Extracted material:
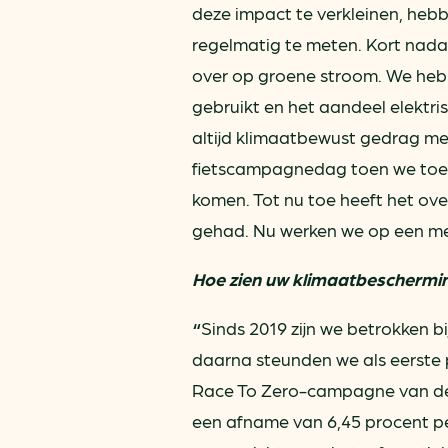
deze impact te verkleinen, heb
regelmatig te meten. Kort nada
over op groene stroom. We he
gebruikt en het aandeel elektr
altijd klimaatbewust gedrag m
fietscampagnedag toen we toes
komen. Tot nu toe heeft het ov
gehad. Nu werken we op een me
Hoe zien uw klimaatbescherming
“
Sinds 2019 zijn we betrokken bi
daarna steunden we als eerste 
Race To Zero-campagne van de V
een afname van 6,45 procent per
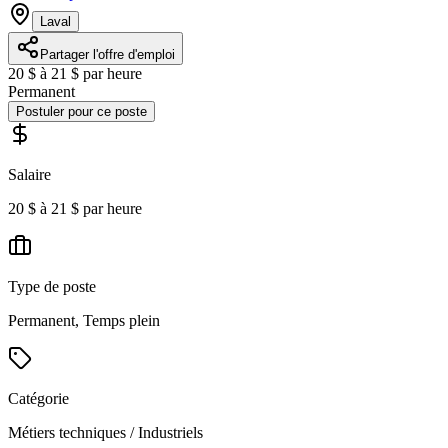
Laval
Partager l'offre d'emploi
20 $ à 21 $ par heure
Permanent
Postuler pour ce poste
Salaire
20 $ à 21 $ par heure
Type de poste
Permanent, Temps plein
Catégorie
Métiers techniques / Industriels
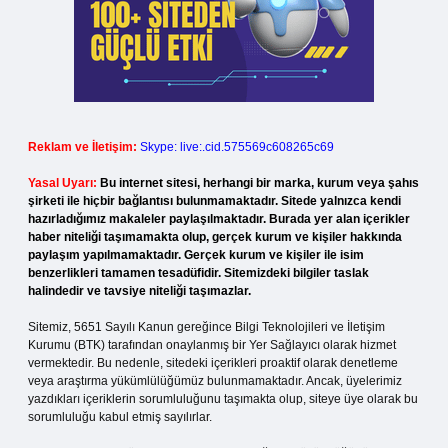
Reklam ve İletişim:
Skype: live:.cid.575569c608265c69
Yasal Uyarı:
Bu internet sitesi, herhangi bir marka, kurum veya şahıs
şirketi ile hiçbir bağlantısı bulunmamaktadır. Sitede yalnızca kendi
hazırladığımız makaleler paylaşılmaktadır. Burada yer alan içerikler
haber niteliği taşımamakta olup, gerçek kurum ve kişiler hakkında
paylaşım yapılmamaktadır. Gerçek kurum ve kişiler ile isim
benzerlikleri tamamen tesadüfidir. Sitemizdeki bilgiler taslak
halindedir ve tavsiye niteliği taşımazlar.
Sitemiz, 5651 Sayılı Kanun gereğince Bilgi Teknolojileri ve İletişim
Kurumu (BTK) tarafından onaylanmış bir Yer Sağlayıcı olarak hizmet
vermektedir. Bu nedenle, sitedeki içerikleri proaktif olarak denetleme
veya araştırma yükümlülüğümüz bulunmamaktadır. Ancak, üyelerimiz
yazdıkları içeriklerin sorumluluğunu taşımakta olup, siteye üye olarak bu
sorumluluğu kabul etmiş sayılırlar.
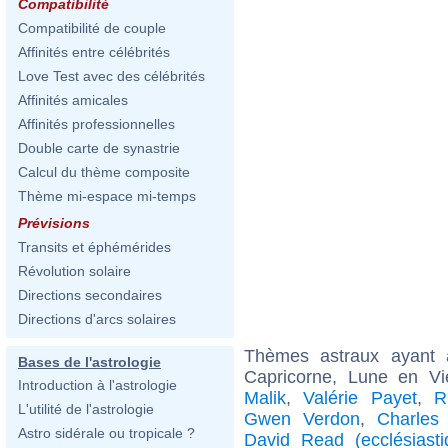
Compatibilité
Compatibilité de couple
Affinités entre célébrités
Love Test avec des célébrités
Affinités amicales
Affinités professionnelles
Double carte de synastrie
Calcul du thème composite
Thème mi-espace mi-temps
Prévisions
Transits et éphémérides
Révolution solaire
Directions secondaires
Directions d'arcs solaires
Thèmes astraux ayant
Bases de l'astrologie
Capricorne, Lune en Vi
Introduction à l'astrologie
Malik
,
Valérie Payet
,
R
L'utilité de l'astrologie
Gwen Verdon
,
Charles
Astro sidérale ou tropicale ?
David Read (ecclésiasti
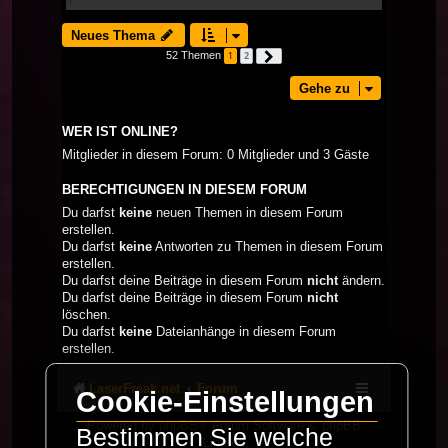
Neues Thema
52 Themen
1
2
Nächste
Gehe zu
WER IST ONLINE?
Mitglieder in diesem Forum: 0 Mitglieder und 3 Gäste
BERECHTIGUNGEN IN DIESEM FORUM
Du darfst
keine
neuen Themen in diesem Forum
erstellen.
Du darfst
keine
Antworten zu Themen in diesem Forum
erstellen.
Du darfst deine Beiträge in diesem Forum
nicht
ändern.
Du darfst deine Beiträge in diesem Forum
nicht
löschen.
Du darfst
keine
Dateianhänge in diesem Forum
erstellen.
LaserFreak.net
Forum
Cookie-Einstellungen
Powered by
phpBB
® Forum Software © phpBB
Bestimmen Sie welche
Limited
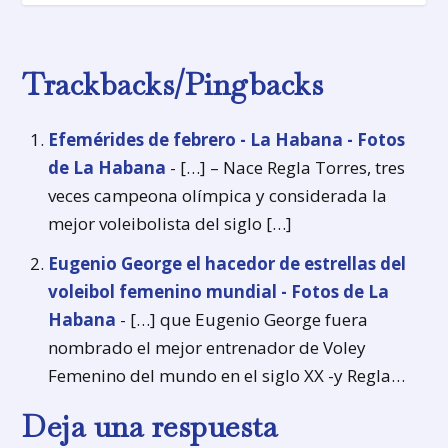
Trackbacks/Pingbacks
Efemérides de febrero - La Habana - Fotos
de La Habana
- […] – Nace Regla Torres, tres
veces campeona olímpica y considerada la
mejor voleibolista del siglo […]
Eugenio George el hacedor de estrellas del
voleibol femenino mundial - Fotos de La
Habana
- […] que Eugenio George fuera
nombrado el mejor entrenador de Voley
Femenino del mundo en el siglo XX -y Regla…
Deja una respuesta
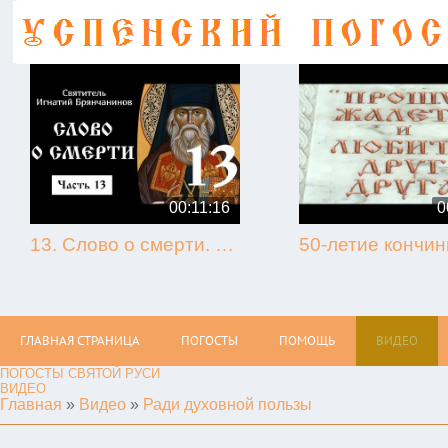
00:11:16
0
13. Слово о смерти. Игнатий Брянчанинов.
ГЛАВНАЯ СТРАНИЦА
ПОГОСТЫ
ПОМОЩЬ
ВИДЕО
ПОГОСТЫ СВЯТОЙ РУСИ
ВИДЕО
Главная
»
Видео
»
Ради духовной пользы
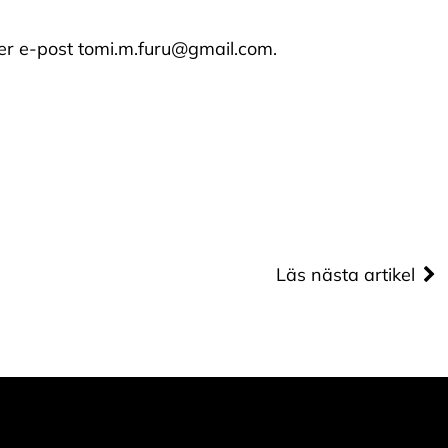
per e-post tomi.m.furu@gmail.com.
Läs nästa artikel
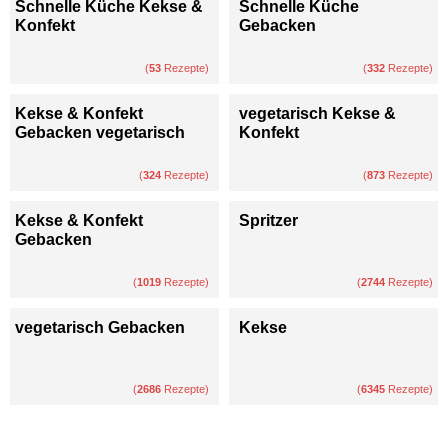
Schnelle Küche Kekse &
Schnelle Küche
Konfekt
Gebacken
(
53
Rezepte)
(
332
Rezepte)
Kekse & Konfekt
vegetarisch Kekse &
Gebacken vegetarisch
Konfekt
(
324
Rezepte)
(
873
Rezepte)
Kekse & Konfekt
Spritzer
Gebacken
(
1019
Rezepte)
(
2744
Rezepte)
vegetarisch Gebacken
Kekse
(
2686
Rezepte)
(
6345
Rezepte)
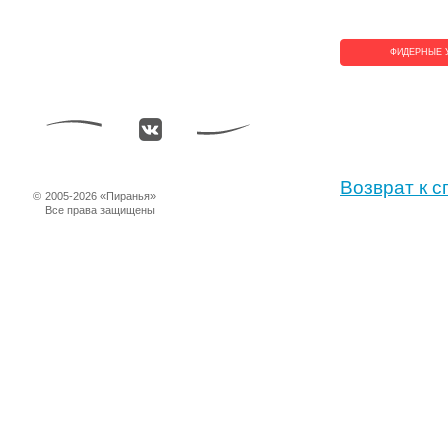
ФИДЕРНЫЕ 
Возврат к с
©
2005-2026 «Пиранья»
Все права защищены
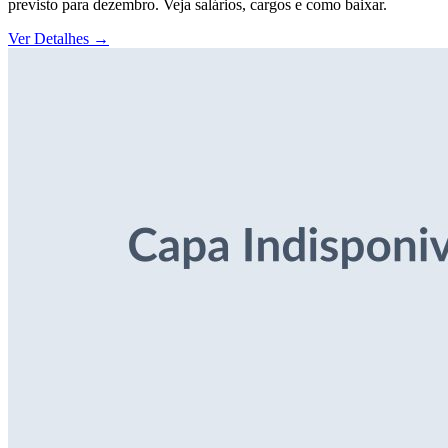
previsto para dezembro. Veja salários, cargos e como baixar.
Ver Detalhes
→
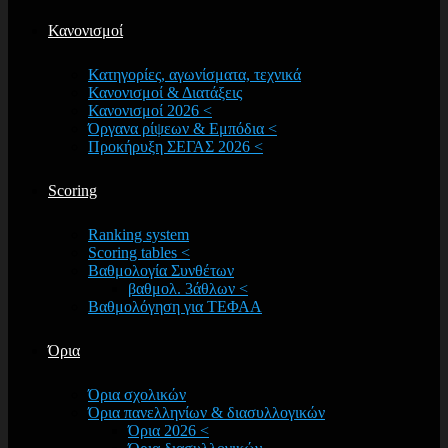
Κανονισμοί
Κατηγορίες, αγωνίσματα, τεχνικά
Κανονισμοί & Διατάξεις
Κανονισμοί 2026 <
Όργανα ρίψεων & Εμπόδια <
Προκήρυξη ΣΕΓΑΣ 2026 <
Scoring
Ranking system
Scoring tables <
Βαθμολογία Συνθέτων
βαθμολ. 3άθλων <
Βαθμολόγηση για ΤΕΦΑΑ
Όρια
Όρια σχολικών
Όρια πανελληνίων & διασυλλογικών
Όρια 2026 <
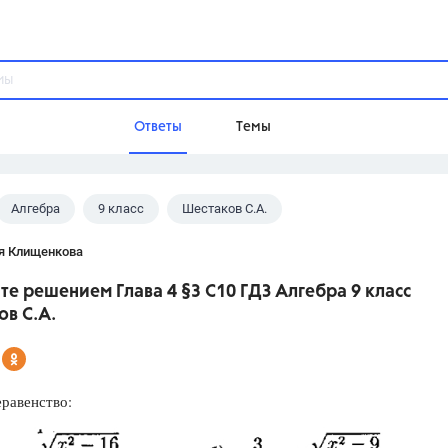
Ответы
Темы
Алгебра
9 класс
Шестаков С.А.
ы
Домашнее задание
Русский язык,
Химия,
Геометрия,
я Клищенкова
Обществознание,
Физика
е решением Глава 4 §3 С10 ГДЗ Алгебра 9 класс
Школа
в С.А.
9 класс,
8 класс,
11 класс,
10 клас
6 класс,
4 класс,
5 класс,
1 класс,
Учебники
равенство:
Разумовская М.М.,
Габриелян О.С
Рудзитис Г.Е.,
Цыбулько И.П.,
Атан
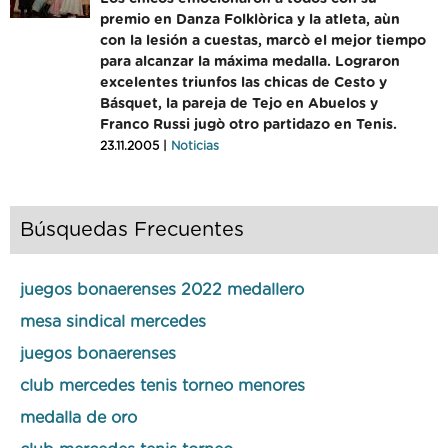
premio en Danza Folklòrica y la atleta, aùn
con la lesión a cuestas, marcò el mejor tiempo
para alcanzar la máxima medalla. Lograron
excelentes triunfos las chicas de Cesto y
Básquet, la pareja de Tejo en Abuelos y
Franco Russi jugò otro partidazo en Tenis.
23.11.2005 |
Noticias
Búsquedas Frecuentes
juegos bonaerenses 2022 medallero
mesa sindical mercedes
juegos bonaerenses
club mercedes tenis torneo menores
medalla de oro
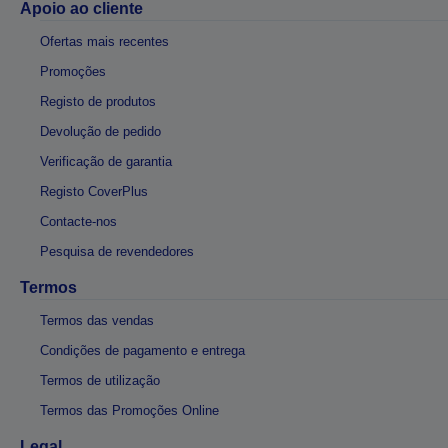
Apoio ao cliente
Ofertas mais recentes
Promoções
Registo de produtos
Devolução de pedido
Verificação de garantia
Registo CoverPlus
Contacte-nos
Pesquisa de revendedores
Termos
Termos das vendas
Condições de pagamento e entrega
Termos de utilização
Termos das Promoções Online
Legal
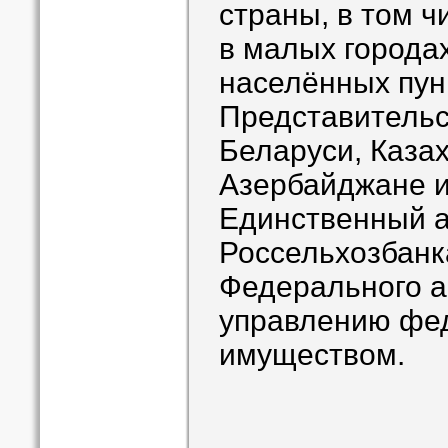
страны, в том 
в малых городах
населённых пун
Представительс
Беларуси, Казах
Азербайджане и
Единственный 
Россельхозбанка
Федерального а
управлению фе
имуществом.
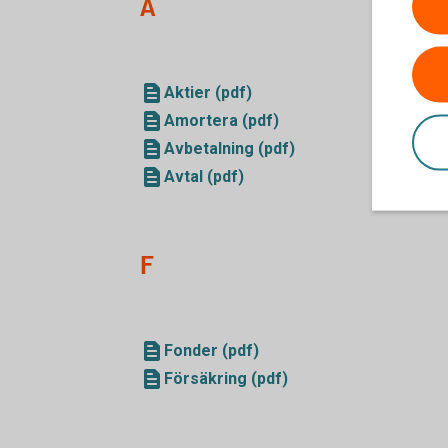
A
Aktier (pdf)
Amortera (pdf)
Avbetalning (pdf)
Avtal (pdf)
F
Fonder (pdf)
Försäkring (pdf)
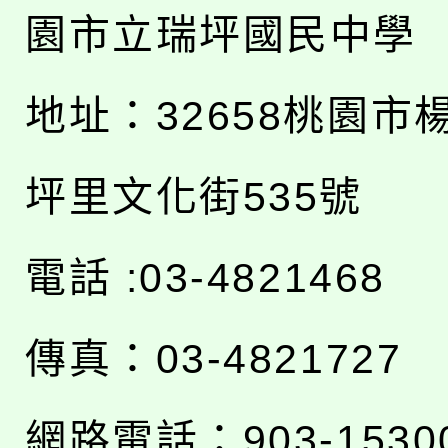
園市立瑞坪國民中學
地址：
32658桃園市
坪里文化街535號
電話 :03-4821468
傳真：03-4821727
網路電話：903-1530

Task requirements:
Retype every line above verbatim, omitting the picture markers.

Output of the exercise:
deze impact te verkleinen, heb
regelmatig te meten. Kort nada
over op groene stroom. We he
gebruikt en het aandeel elektr
altijd klimaatbewust gedrag m
fietscampagnedag toen we toes
komen. Tot nu toe heeft het ov
gehad. Nu werken we op een me
Hoe zien uw klimaatbescherming
“
Sinds 2019 zijn we betrokken bi
daarna steunden we als eerste 
Race To Zero-campagne van de V
een afname van 6,45 procent per
Laval
Partager l'offre d'emploi
20 $ à 21 $ par heure
Permanent
Postuler pour ce poste
Salaire
20 $ à 21 $ par heure
Type de poste
Permanent, Temps plein
Catégorie
Métiers techniques / Industriels
Reklam ve İletişim:
Skype: live:.cid.575569c608265c69
Yasal Uyarı:
Bu internet sitesi, herhangi bir marka, kurum veya şahıs
şirketi ile hiçbir bağlantısı bulunmamaktadır. Sitede yalnızca kendi
hazırladığımız makaleler paylaşılmaktadır. Burada yer alan içerikler
haber niteliği taşımamakta olup, gerçek kurum ve kişiler hakkında
paylaşım yapılmamaktadır. Gerçek kurum ve kişiler ile isim
benzerlikleri tamamen tesadüfidir. Sitemizdeki bilgiler taslak
halindedir ve tavsiye niteliği taşımazlar.
Sitemiz, 5651 Sayılı Kanun gereğince Bilgi Teknolojileri ve İletişim
Kurumu (BTK) tarafından onaylanmış bir Yer Sağlayıcı olarak hizmet
vermektedir. Bu nedenle, sitedeki içerikleri proaktif olarak denetleme
veya araştırma yükümlülüğümüz bulunmamaktadır. Ancak, üyelerimiz
yazdıkları içeriklerin sorumluluğunu taşımakta olup, siteye üye olarak bu
sorumluluğu kabul etmiş sayılırlar.
Compatibilité
Compatibilité de couple
Affinités entre célébrités
Love Test avec des célébrités
Affinités amicales
Affinités professionnelles
Double carte de synastrie
Calcul du thème composite
Thème mi-espace mi-temps
Prévisions
Transits et éphémérides
Révolution solaire
Directions secondaires
Directions d'arcs solaires
Thèmes astraux ayant
Bases de l'astrologie
Capricorne, Lune en Vi
Introduction à l'astrologie
Malik
,
Valérie Payet
,
R
L'utilité de l'astrologie
Gwen Verdon
,
Charles
Astro sidérale ou tropicale ?
David Read (ecclésiasti
Neues Thema
52 Themen
1
2
Nächste
Gehe zu
WER IST ONLINE?
Mitglieder in diesem Forum: 0 Mitglieder und 3 Gäste
BERECHTIGUNGEN IN DIESEM FORUM
Du darfst
keine
neuen Themen in diesem Forum
erstellen.
Du darfst
keine
Antworten zu Themen in diesem Forum
erstellen.
Du darfst deine Beiträge in diesem Forum
nicht
ändern.
Du darfst deine Beiträge in diesem Forum
nicht
löschen.
Du darfst
keine
Dateianhänge in diesem Forum
erstellen.
LaserFreak.net
Forum
Cookie-Einstellungen
Powered by
phpBB
® Forum Software © phpBB
Bestimmen Sie welche
Limited
Trackbacks/Pingbacks
Efemérides de febrero - La Habana - Fotos
de La Habana
- […] – Nace Regla Torres, tres
veces campeona olímpica y considerada la
mejor voleibolista del siglo […]
Eugenio George el hacedor de estrellas del
voleibol femenino mundial - Fotos de La
Habana
- […] que Eugenio George fuera
nombrado el mejor entrenador de Voley
Femenino del mundo en el siglo XX -y Regla…
Deja una respuesta
00:11:16
0
13. Слово о смерти. Игнатий Брянчанинов.
ГЛАВНАЯ СТРАНИЦА
ПОГОСТЫ
ПОМОЩЬ
ВИДЕО
ПОГОСТЫ СВЯТОЙ РУСИ
ВИДЕО
Главная
»
Видео
»
Ради духовной пользы
per e-post tomi.m.furu@gmail.com.
Läs nästa artikel
Schnelle Küche Kekse &
Schnelle Küche
Konfekt
Gebacken
(
53
Rezepte)
(
332
Rezepte)
Kekse & Konfekt
vegetarisch Kekse &
Gebacken vegetarisch
Konfekt
(
324
Rezepte)
(
873
Rezepte)
Kekse & Konfekt
Spritzer
Gebacken
(
1019
Rezepte)
(
2744
Rezepte)
vegetarisch Gebacken
Kekse
(
2686
Rezepte)
(
6345
Rezepte)
ФИДЕРНЫЕ 
Возврат к с
©
2005-2026 «Пиранья»
Все права защищены
previsto para dezembro. Veja salários, cargos e como baixar.
Ver Detalhes
→
Κανονισμοί
Κατηγορίες, αγωνίσματα, τεχνικά
Κανονισμοί & Διατάξεις
Κανονισμοί 2026 <
Όργανα ρίψεων & Εμπόδια <
Προκήρυξη ΣΕΓΑΣ 2026 <
Scoring
Ranking system
Scoring tables <
Βαθμολογία Συνθέτων
βαθμολ. 3άθλων <
Βαθμολόγηση για ΤΕΦΑΑ
Όρια
Όρια σχολικών
Όρια πανελληνίων & διασυλλογικών
Όρια 2026 <
Ответы
Темы
Алгебра
9 класс
Шестаков С.А.
ы
Домашнее задание
Русский язык,
Химия,
Геометрия,
я Клищенкова
Обществознание,
Физика
е решением Глава 4 §3 С10 ГДЗ Алгебра 9 класс
Школа
в С.А.
9 класс,
8 класс,
11 класс,
10 клас
6 класс,
4 класс,
5 класс,
1 класс,
Учебники
равенство:
Разумовская М.М.,
Габриелян О.С
Рудзитис Г.Е.,
Цыбулько И.П.,
Атан
premio en Danza Folklòrica y la atleta, aùn
con la lesión a cuestas, marcò el mejor tiempo
para alcanzar la máxima medalla. Lograron
excelentes triunfos las chicas de Cesto y
Básquet, la pareja de Tejo en Abuelos y
Franco Russi jugò otro partidazo en Tenis.
23.11.2005 |
Noticias
Búsquedas Frecuentes
juegos bonaerenses 2022 medallero
mesa sindical mercedes
juegos bonaerenses
club mercedes tenis torneo menores
medalla de oro
Apoio ao cliente
Ofertas mais recentes
Promoções
Registo de produtos
Devolução de pedido
Verificação de garantia
Registo CoverPlus
Contacte-nos
Pesquisa de revendedores
Termos
Termos das vendas
Condições de pagamento e entrega
Termos de utilização
Termos das Promoções Online
Legal
страны, в том 
в малых городах
населённых пун
Представительс
Беларуси, Казах
Азербайджане и
Единственный 
Россельхозбанка
Федерального а
управлению фе
имуществом.
A
Aktier (pdf)
Amortera (pdf)
Avbetalning (pdf)
Avtal (pdf)
F
Fonder (pdf)
Försäkring (pdf)
園市立瑞坪國民中學
地址：
32658桃園市
坪里文化街535號
電話 :03-4821468
傳真：03-4821727
網路電話：903-1530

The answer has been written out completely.